Por Misto Brasil – DF

Faltando cerca de um ano para o início da campanha eleitoral, o momento político brasileiro apresenta deslocamentos e atritos em estruturas até então consolidadas. Embora articulados, em alguns casos, o “bolsonarismo” e o “centrão” parecem não falar mais a mesma língua.

“É muito difícil hoje pensar em afastamento do bolsonarismo e do centrão, porque o centrão, em grande parte, ele é bolsonarista, ou pelo menos surfou muito no bolsonarismo nos últimos anos”.

A frase é do professor da Escola de Ciência Política da Universidade Federal do Estado do Rio de Janeiro (Unirio), André Luiz Coelho, em deflaração à Agência Sputnik.

“A grande maioria do que se é convencionado chamar de centrão na verdade são deputados e senadores de direita, então muito mais ligados ao bolsonarismo do que ao campo progressista”.

Como destaca o analista, é difícil separar os atores ainda que as declarações públicas dos caciques de partidos que se aliaram a Bolsonaro estejam divididas. Por um lado, Ciro Nogueira, senador e presidente do Progressistas (PP) lamentou o fato do ex-presidente Jair Bolsonaro ter de usar uma tornozeleira eletrônica.

Pelo outro, não falou muito após isso e tampouco apoiou em suas redes sociais as ações de Eduardo Bolsonaro nos EUA, apesar de tecer várias críticas ao presidente Lula da Silva.

Em compensação, outros líderes como Gilberto Kassab, presidente do Partido Social Democrático (PSD); Antonio Rueda, presidente do União Brasil; Marcos Pereira, presidente do Republicanos e Baleia Rossi, presidente do Movimento Democrático Brasileiro (MDB), não fizeram qualquer menção nas redes sociais aos acontecimentos que envolvem o clã Bolsonaro nas últimas semanas.

Inelegível, o ex-presidente vê, inclusive, nomes como o governador de Minas Gerais Romeu Zema (Novo) e o governador de Goiás Ronaldo Caiado (União Brasil), se colocaram como pré-candidatos à presidência nas eleições de 2026.

Alternativas dentro da própria família de Jair Bolsonaro também são citados como herdeiros do espólio do ex-presidente, que mantém um percentual importante de base fiel ao seu nome.

Segundo Coelho, Eduardo, seu terceiro filho, tenta trabalhar essa viabilidade, mas há incerteza, inclusive, se ele volta para o Brasil. O analista aponta também o nome da esposa de Jair, Michelle Bolsonaro, como cotada.
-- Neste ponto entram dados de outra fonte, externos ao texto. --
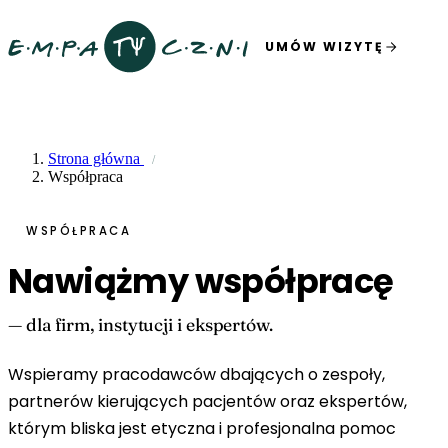
UMÓW WIZYTĘ
Strona główna
Współpraca
WSPÓŁPRACA
Nawiążmy współpracę
— dla firm, instytucji i ekspertów.
Wspieramy pracodawców dbających o zespoły,
partnerów kierujących pacjentów oraz ekspertów,
którym bliska jest etyczna i profesjonalna pomoc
“A Michele assumiu algumas agendas dele, isso pode significar uma maior visibilidade para ela e é uma possibilidade bem concreta”, afirma. Não tendo ninguém da família na disputa, o nome seria Tarcísio de Freitas, governador de São Paulo, nota o analista.

Apesar de faltar cerca de um ano para o início da campanha eleitoral, prevista para agosto do ano que vem, a cena política é dinâmica e, conforme ressalta Coelho, a análise é feita sobre o momento atual.

Porém, em relação ao Legislativo, ele sugere que “olhar especialmente o Hugo Motta nos próximos meses e semanas pode ser um bom indicativo de onde o centrão vai se colocar”.